Untitled Flashcards Set

  1. Rhetorical question – A question asked for effect rather than an actual answer, often used to persuade or emphasize a point.
    Example: “Do you think money grows on trees?”

  2. Rhythm – The pattern of stressed and unstressed syllables in poetry or prose, creating a musical flow.
    Example: Shakespeare's iambic pentameter: “Shall I compare thee to a summer’s day?”

  3. Round character – A complex and well-developed character with depth, emotions, and change throughout the story.
    Example: Jay Gatsby in The Great Gatsby.

  4. Satire – A literary technique that criticizes human foolishness, politics, or society through humor, irony, or exaggeration.
    Example: George Orwell’s Animal Farm satirizes totalitarianism.

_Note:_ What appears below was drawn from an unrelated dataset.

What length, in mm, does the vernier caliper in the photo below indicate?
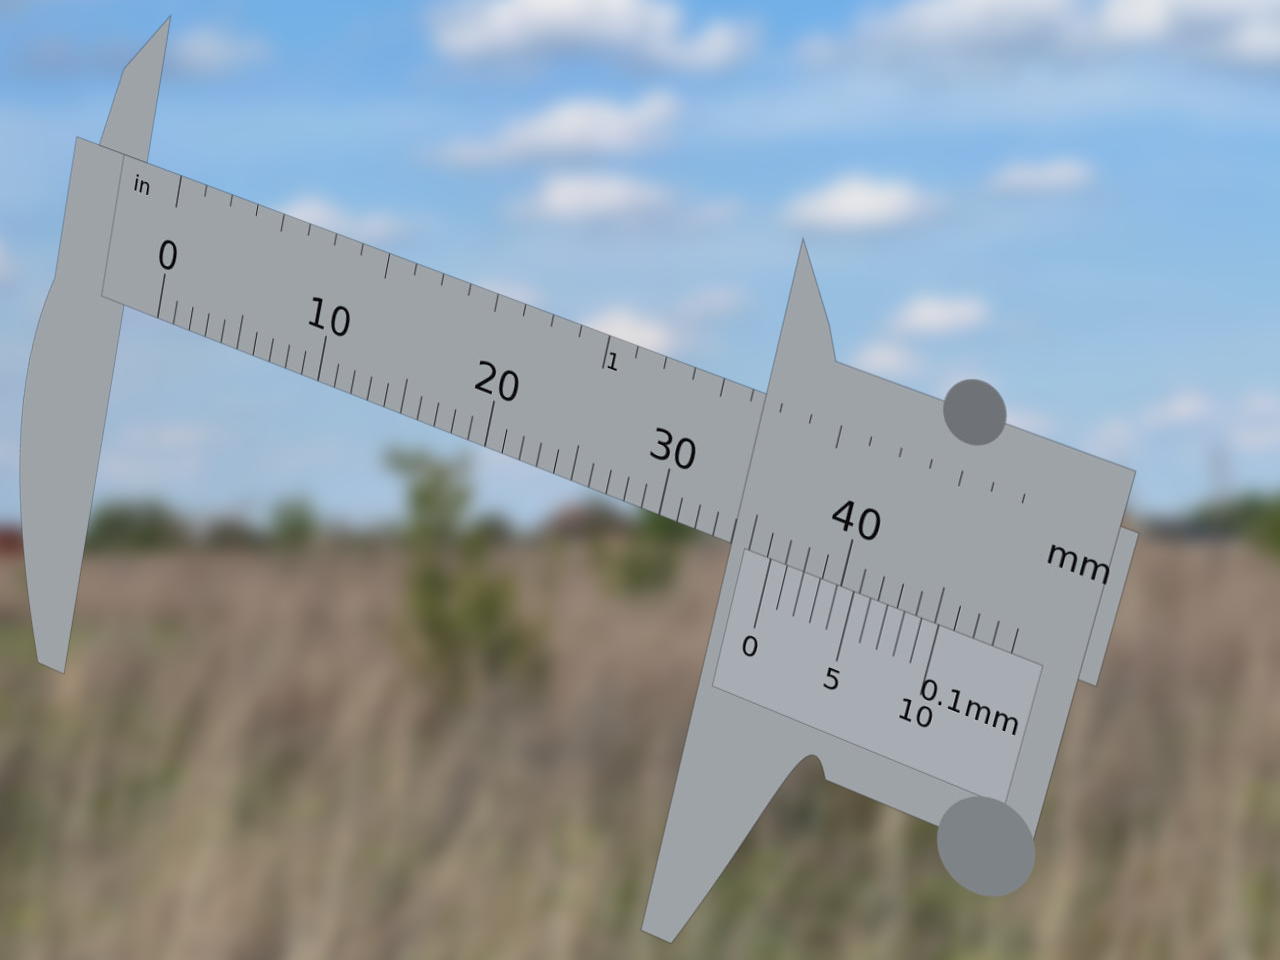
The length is 36.2 mm
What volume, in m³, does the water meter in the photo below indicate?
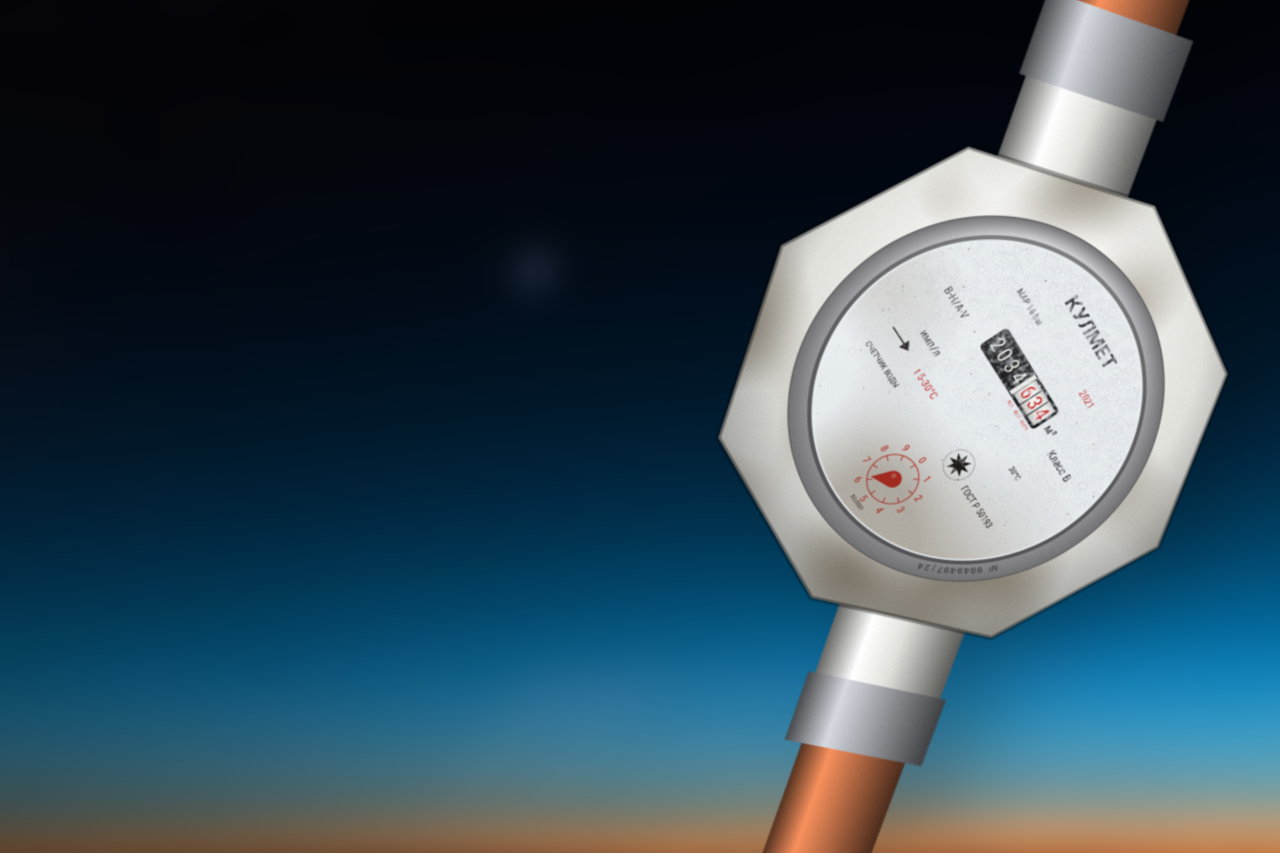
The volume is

  5. Scrim – A thin, semi-transparent curtain used in theater to create visual effects, such as making actors appear or disappear.

  6. Sestet – A six-line stanza or the final six lines of a Petrarchan sonnet, often resolving a problem.

  7. Setting – The time and place where a story occurs, including cultural and historical context.
    Example: 1920s America in The Great Gatsby.

  8. Sight rhyme – Words that look like they should rhyme but don’t when spoken aloud.
    Example: “love” and “move.”

  9. Simile – A comparison using “like” or “as” to create imagery.
    Example: “Her smile was as bright as the sun.”

  10. Situational irony – When the opposite of what is expected happens.
    Example: A fire station burns down.

  11. Slant rhyme – A near rhyme where words have similar but not identical sounds.
    Example: “hope” and “cup.”

  12. Soliloquy – A long speech in a play where a character speaks their thoughts aloud, usually alone on stage.
    Example: Hamlet’s “To be or not to be.”

  13. Sonnet – A 14-line poem, often in iambic pentameter, with specific rhyme schemes.
    Example: Shakespearean sonnet: ABABCDCDEFEFGG.

  14. Stanza – A group of lines in a poem, like a paragraph in prose.

  15. Static character – A character who does not change throughout the story.
    Example: Sherlock Holmes.

  16. Stock character – A stereotypical or repeated character type found across literature.
    Example: The “wise mentor” like Dumbledore or Yoda.

  17. Symbol – An object, person, or event that represents a deeper meaning beyond its literal sense.
    Example: The green light in The Great Gatsby symbolizes hope and dreams.

  18. Synecdoche – A figure of speech where a part represents the whole or vice versa.
    Example: “All hands on deck” (hands = sailors).

  19. Synonyms – Words with similar meanings but different spellings.
    Example: “Happy” and “joyful.”

  20. Syntax – The structure and order of words in a sentence.
    Example: “The cat sat on the mat” (correct) vs. “Sat the cat on mat the” (incorrect).

  21. Theme – The central idea or message of a literary work.
    Example: The theme of “power and corruption” in Macbeth.

  22. Tone – The author’s attitude toward the subject, shown through word choice and style.
    Example: Humorous, serious, sarcastic, melancholic.

  23. Unreliable narrator – A narrator whose perspective cannot be fully trusted, often due to bias, deception, or limited knowledge.
    Example: Holden Caulfield in The Catcher in the Rye.

  24. Verbal irony – When a character says one thing but means another, often sarcastic.
    Example: Saying “Great weather!” during a thunderstorm.

  25. Verisimilitude – The appearance of reality in fiction, making a story feel believable.
    Example: Historical details in War and Peace create verisimilitude.